Citou como exemplo que à alguns anos foi feito um exercício muito interessante em São José dos Campos, no qual após uma reformulação de suas ruas no centro da cidade, os acidentes diminuíram em 70%, já que não eram adequados ou estavam cheios de buracos.

“Isto é importante para as cidades, que elas tenham estradas adequadas, acessibilidade adequada para que as pessoas possam viajar sem o risco de acidentes.” O que falta são recursos públicos para poder agir e tornar as cidades inteligentes", disse ele.

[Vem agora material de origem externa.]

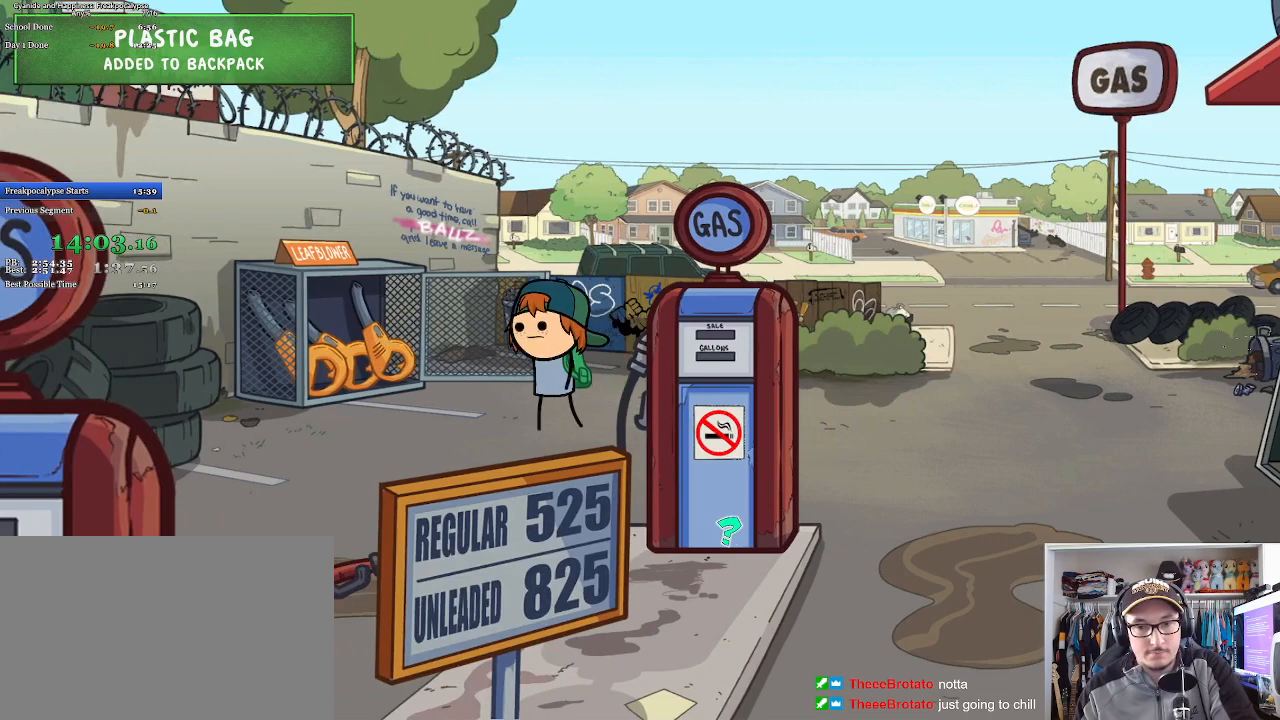
{"keys": [], "mouse": [], "events": []}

“Existem mais de 80 indicadores para se tornar uma cidade inteligente.” Nem todos eles podem ser alcançados de uma só vez, portanto é preciso definir prioridades e estas prioridades dependem de cada município", acrescentou.

Ele explicou que enquanto alguns municípios precisam melhorar as estradas, outros precisam de melhores transportes públicos, ou seja, dependendo das necessidades.

"O que eu recomendo é priorizar estas prioridades e adaptá-las aos indicadores das cidades inteligentes", disse Esper.

Olhando para o futuro, o entrevistado espera que a chegada ao Brasil da quinta geração da Internet (5G) ajude a ter cidades inteligentes.

"A 5G favorecerá cidades inteligentes, principalmente no desenvolvimento de aplicações para o uso comum da população, tais como consultas médicas que podem ser agendadas a partir do telefone", disse ele.

Também mencionou aplicações em transporte ou comércio, cuja maior velocidade da Internet “facilitará este acesso a tudo o que é digital.”